= Aurora (tone poem) =

Orchestral tone poem by William Lloyd Webber

Aurora is an orchestral tone poem by William Lloyd Webber which is acknowledged to be among the composer's finest works. Written in 1948 and performed once by a BBC orchestra conducted by Alexander Gibson it subsequently lay unperformed for many years. When a modern recording was issued in 1986 Edward Greenfield described the work as "...skillfully and sumptuously scored, its music as sensuous as any you will find from a British composer, it is not just a classically-inspired portrait of a Greek goddess but rather a surgingly emotional fantasy."

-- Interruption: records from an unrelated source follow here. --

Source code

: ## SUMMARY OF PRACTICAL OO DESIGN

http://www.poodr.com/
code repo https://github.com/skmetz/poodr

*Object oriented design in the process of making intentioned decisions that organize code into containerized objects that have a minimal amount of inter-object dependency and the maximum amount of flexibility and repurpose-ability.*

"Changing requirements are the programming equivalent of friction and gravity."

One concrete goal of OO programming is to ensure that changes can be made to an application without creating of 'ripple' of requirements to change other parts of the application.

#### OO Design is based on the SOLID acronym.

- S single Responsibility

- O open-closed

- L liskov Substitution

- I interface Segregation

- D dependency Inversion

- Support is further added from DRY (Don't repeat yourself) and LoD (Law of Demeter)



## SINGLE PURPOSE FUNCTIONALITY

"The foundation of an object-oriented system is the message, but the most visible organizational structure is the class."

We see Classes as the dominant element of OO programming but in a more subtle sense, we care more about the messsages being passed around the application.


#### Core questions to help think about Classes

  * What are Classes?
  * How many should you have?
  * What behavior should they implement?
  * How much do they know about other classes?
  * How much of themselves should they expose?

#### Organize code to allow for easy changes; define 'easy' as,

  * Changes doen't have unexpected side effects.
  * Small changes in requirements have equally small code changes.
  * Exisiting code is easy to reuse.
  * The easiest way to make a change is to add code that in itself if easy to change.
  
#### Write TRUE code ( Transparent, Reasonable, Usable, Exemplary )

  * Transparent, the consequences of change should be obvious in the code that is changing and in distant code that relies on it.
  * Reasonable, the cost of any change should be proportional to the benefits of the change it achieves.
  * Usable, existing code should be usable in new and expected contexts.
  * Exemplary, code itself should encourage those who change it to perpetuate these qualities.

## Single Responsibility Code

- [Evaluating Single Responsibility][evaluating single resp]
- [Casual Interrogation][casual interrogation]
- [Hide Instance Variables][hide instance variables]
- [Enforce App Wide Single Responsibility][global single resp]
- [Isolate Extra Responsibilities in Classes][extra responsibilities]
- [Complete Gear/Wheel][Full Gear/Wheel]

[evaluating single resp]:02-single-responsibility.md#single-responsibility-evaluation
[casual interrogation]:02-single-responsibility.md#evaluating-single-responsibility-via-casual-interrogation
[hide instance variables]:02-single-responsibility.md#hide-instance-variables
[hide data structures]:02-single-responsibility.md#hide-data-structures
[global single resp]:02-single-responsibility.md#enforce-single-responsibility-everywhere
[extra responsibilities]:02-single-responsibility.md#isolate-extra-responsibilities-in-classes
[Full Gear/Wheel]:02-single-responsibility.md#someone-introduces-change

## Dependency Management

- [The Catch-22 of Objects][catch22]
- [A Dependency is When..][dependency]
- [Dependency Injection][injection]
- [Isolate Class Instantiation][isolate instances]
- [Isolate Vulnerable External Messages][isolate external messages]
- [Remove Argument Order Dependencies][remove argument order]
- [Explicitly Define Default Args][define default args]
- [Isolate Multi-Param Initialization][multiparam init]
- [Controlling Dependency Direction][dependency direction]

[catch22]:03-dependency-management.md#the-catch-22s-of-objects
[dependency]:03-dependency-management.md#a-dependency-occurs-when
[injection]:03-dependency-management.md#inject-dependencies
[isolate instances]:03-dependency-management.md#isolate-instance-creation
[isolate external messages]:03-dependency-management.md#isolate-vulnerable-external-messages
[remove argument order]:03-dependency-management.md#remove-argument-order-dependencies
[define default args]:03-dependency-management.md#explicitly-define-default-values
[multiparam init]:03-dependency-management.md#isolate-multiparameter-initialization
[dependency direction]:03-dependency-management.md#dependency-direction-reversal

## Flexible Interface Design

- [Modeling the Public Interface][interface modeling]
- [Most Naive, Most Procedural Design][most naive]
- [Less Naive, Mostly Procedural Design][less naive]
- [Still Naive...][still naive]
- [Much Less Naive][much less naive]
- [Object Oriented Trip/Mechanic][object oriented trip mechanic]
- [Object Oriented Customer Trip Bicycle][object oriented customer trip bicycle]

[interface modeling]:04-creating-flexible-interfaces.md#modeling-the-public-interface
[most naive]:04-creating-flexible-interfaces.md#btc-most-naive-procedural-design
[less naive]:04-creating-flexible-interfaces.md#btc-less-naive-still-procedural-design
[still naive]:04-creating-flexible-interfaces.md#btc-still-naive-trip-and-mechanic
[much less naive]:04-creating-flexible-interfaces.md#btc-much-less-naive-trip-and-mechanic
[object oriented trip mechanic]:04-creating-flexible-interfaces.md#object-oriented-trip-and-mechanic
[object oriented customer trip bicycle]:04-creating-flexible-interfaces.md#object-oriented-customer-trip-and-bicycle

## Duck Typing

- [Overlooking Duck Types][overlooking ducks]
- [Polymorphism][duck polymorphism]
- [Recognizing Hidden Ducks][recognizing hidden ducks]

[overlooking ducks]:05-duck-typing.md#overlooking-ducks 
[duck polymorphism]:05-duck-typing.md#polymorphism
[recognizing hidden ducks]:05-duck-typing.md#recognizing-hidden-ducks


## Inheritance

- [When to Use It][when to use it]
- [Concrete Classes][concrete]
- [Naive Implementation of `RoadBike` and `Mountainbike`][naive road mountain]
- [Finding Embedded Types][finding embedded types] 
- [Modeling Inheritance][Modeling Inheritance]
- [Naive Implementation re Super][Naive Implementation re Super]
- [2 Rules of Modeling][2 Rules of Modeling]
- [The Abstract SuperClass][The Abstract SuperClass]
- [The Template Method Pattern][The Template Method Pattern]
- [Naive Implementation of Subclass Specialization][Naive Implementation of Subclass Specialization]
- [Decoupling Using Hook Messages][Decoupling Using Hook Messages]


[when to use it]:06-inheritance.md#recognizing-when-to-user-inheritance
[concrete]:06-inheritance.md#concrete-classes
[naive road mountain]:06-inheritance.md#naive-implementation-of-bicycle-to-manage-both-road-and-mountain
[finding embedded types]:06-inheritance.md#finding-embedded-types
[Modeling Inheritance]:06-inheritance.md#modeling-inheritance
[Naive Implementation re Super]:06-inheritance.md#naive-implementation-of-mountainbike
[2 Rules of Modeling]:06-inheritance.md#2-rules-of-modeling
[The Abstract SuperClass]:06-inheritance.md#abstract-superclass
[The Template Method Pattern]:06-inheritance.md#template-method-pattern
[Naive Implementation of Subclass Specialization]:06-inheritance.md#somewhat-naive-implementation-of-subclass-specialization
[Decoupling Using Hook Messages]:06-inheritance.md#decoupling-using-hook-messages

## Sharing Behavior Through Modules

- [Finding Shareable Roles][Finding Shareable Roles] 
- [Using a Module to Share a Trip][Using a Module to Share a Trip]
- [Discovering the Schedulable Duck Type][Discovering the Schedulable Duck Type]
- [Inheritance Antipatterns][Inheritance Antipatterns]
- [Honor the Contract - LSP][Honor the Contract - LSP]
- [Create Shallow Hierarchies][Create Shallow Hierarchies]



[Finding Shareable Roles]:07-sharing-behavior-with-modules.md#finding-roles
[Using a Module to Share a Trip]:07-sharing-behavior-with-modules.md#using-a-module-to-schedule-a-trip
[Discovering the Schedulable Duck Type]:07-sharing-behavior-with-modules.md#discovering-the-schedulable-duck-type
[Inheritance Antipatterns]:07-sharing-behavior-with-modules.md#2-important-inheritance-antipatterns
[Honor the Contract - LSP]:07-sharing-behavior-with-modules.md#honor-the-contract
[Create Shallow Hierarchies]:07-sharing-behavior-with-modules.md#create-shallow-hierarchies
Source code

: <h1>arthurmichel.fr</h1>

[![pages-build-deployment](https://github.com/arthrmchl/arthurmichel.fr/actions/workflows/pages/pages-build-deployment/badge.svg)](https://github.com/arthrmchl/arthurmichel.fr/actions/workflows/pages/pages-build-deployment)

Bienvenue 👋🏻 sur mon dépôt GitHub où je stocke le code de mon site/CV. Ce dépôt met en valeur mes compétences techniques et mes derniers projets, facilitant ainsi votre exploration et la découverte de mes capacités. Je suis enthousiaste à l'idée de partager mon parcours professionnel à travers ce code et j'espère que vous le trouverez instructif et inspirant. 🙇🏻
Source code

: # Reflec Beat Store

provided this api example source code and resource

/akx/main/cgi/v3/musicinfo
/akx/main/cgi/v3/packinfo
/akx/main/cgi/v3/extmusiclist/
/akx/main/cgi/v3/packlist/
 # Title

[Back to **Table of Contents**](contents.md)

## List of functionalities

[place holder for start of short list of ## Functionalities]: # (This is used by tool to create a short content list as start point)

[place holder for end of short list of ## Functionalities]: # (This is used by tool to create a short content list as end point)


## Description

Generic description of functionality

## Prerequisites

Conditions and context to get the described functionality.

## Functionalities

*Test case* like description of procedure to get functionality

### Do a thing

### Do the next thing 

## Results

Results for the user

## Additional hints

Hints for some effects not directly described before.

William Lloyd Webber himself had this to say in a programme note about Aurora:
"Arriving from the East in a chariot of winged horses, dispelling night and dispersing the dews of the morning. Aurora was the Roman Goddess of the dawn. This short tone poem attempts to portray in reasonably respectable sonata first movement form, the inherent sensuality of her nature.
Consecutive 6/4 chords introduce a bit of night music soon to be dispelled by the dawn theme, announced by the flute. Aurora's theme forms the second subject and (it is hoped) is of a suitably lyrical nature, as befits such a beautiful goddess. Her amorous adventures can possibly be imagined in the development section, and in the recapitulation her theme occurs twice – the first time with a light textured orchestration, and then with all the instruments that were available at the time of writing the piece.
At the moment of climax, the night music returns again, and Aurora has to leave us. However the final cadence has a hint of her theme, and there is always the promise of a new day."